======== Input for this task

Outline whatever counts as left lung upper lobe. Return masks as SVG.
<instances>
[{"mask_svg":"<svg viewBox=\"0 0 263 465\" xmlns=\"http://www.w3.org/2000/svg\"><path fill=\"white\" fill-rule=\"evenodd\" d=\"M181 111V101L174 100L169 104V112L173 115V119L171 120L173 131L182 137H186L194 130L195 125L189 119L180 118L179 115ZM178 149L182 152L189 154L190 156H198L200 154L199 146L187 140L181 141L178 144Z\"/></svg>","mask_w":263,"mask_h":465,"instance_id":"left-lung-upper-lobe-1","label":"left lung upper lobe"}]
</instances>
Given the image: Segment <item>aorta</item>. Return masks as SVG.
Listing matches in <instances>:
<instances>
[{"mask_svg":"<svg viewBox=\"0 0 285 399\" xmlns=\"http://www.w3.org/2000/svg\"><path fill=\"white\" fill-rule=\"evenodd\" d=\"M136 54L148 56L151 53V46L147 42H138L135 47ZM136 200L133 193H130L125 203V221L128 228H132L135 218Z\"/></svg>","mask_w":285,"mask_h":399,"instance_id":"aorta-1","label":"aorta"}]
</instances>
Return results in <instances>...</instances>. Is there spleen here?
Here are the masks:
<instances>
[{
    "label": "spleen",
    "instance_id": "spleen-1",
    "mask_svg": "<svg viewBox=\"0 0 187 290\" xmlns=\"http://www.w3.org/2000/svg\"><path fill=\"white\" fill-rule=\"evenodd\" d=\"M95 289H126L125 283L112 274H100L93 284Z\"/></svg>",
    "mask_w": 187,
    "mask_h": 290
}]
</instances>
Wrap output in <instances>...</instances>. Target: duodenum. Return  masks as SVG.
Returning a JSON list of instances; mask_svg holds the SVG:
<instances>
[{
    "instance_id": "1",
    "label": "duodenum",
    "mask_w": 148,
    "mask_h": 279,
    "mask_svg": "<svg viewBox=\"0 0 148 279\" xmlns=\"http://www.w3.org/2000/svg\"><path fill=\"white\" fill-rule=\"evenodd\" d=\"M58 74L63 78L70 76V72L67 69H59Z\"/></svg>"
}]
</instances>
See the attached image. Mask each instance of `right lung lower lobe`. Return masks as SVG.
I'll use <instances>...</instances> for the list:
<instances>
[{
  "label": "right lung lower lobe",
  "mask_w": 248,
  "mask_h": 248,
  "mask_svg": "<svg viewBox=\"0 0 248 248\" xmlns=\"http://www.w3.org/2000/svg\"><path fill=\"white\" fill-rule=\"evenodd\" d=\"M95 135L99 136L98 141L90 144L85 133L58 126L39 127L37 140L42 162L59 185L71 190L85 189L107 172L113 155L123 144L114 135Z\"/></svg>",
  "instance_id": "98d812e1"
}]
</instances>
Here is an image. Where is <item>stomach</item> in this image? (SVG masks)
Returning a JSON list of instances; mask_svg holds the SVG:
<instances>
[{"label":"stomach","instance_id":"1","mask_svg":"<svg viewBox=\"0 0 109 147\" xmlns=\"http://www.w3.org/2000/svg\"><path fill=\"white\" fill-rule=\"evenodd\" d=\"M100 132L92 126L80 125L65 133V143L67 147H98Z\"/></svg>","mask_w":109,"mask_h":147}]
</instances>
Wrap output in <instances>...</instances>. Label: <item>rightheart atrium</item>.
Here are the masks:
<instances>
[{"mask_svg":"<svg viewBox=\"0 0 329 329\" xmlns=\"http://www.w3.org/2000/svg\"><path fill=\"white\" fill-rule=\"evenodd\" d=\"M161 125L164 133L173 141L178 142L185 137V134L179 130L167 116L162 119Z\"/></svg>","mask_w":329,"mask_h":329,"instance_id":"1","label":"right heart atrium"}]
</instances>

================

■ Instruction ■
Find each line in the entries above that contains the string "atrium", matching case exactly, and copy those lines in full.

■ Answer ■
Wrap output in <instances>...</instances>. Label: <item>rightheart atrium</item>.
[{"mask_svg":"<svg viewBox=\"0 0 329 329\" xmlns=\"http://www.w3.org/2000/svg\"><path fill=\"white\" fill-rule=\"evenodd\" d=\"M161 125L164 133L173 141L178 142L185 137V134L179 130L167 116L162 119Z\"/></svg>","mask_w":329,"mask_h":329,"instance_id":"1","label":"right heart atrium"}]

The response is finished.